Qualcosa è cambiato. Io ho 28 anni e lo vedo chiaramente anche solo parlando con la mia compagna, che ne ha 40 – ci riferisce la carabiniera -. Lei racconta un ambiente molto più chiuso, dove bastava un sospetto per farti vivere male. Non dico che oggi sia tutto perfetto, perché esistono ancora battute storte, pregiudizi e quella diffidenza silenziosa che non capisci subito ma ‘senti’. Però non si respira più quell’aria pesante del passato. La verità è che la mia generazione è cresciuta con un po’ più di apertura, e questo si riflette anche nelle caserme. Non è un paradiso, ma non è nemmeno la realtà che lei ha vissuto”.

Attualmente esistono strumenti per poter reagire, come i reclami, attraverso i quali comunicare e segnalare l’accaduto e c’è maggiore consapevolezza e rispetto. “Oggi l’Esercito Italiano ha regole e strumenti per punire la discriminazione e quando qualcuno passa il limite può essere richiamato e sanzionato – ci racconta il militare -. Questo è il vero cambio: prima subivi e zitto. Ora subisci, ti alzi e lo segnali”.

Si può, cioè, vivere più facilmente senza il peso costante di sentirsi inadatti e sbagliati e di subire conseguenze gravi e offese da parte dei propri colleghi, anche se il cambiamento è ancora in essere. “Oggi alcuni scelgono ancora il silenzio ma non per tabù, quanto piuttosto per carattere o riservatezza. Chi teme l’omofobia teme soprattutto il giudizio di pochi stupidi rumorosi – ci racconta il militare – ma nella quotidianità è cambiata la cosa più importante: contano più la competenza e la lealtà delle categorizzazioni. Se restano pregiudizi? Sì. Se sono più forti della vita vera delle persone? Non più”.

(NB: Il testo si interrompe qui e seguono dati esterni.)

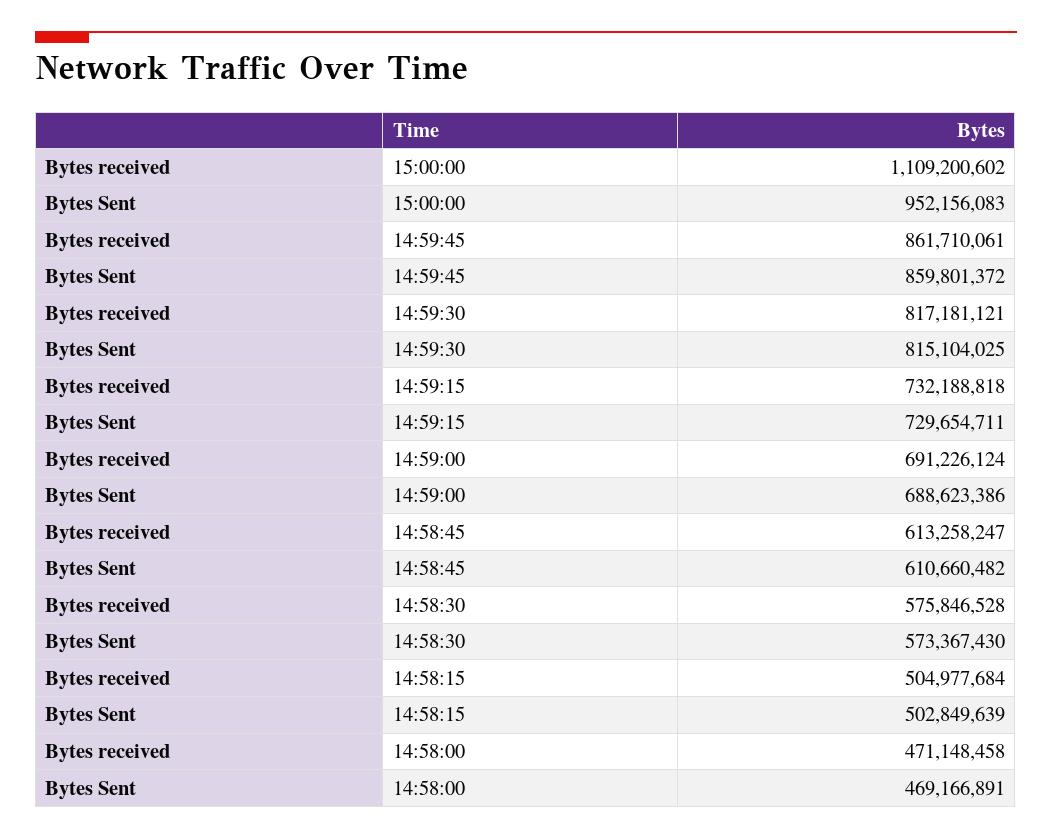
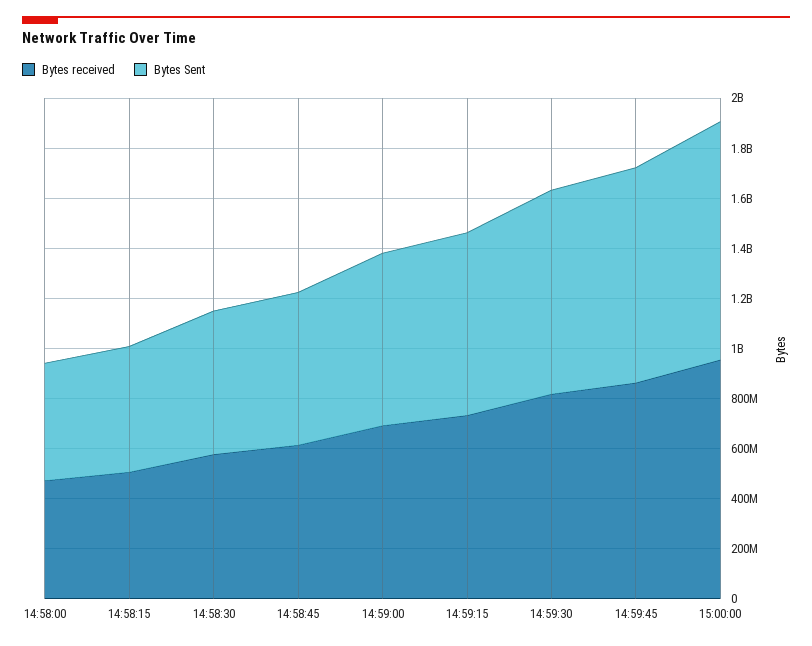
Bytes received, 15:00:00: 1109200602 -> 950000000

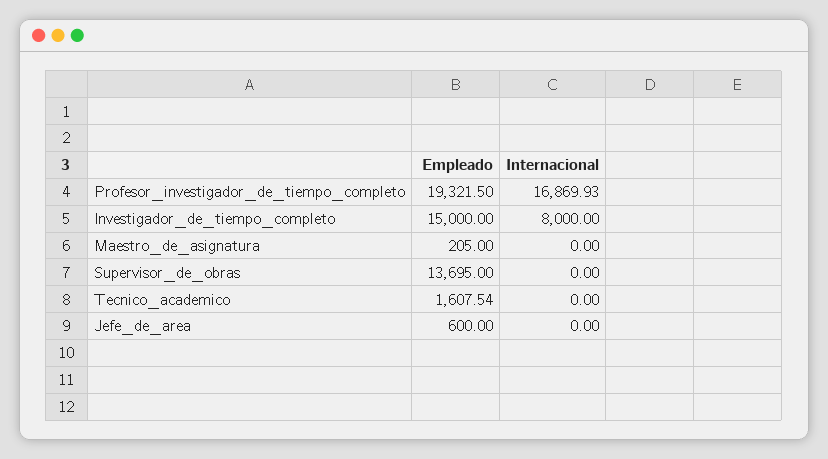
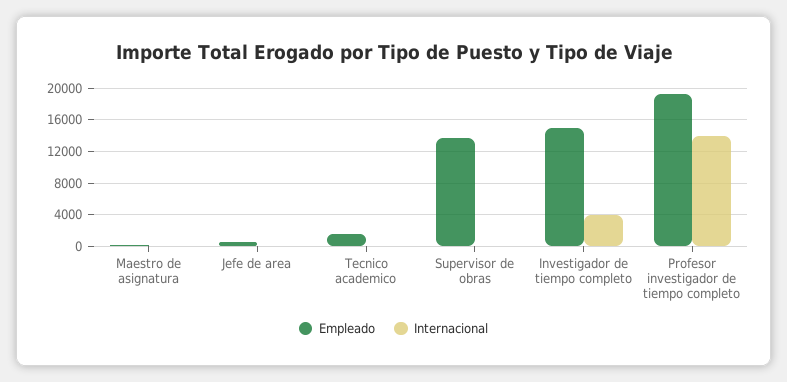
Internacional, Profesor_investigador_de_tiempo_completo: 16869.93 -> 14000
Internacional, Investigador_de_tiempo_completo: 8000 -> 4000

Per le donne l’impresa è stata, e in parte ancora è, più difficoltosa per la doppia discriminazione, di genere e di orientamento sessuale: “Noi donne, già di base, ci portiamo dietro più pregiudizi: che non siamo abbastanza forti, abbastanza autoritarie, abbastanza ‘adatte’. Se poi sei anche ‘lesbica’, qualcuno pensa di poterti classificare in due secondi – ci racconta l’intervistata -. Non dico che sia una discriminazione costante e diretta, ma è una somma di piccole cose: i commenti, le supposizioni, le battutine. Negli uomini omosessuali la cosa spesso diventa più ‘spettacolare’, più evidente e attira certi tipi di attacchi. Per noi è più sottile, più ‘occhiate’ che offese aperte”.

Se, dunque, nel passato l’ambiente era estremamente brutale, “fatto di virilità performativa, battute, esclusioni, carriera che si incrinavano per un sussurro”, come ci racconta il nostro intervistato, oggi la situazione appare più rosea anche se le battute ancora persistono come anche i pregiudizi velati e una diffidenza silenziosa che si avverte forte e chiara. I tempi cambiano ma non così tanto da poter dire di aver vinto, specchio di un sentire collettivo sociale ancora a cavallo tra modernità e antichità, tra inclusione e bigottismo, tra libertà e condizionamenti.

Ma il futuro può sempre migliorare “La società italiana oggi si trova tra due estremi: apertura e nostalgia di pregiudizi vecchi come le antenne tv arrugginite sui tetti. Io, però, credo nel verso giusto della storia: verso l’inclusione”, conclude così il militare. Anche per la carabiniera le cose miglioreranno, anche se con i loro tempi: “Non siamo ancora a un punto in cui è normale al 100%, ma vedo colleghi giovani che non fanno una piega, che non giudicano, che non si preoccupano. La mentalità sta cambiando. Esisteranno sempre casi di omofobia, ma la direzione generale, secondo me, va verso una maggiore normalità. Il fatto stesso che io possa parlarne in un’intervista senza tremare è già un segno”.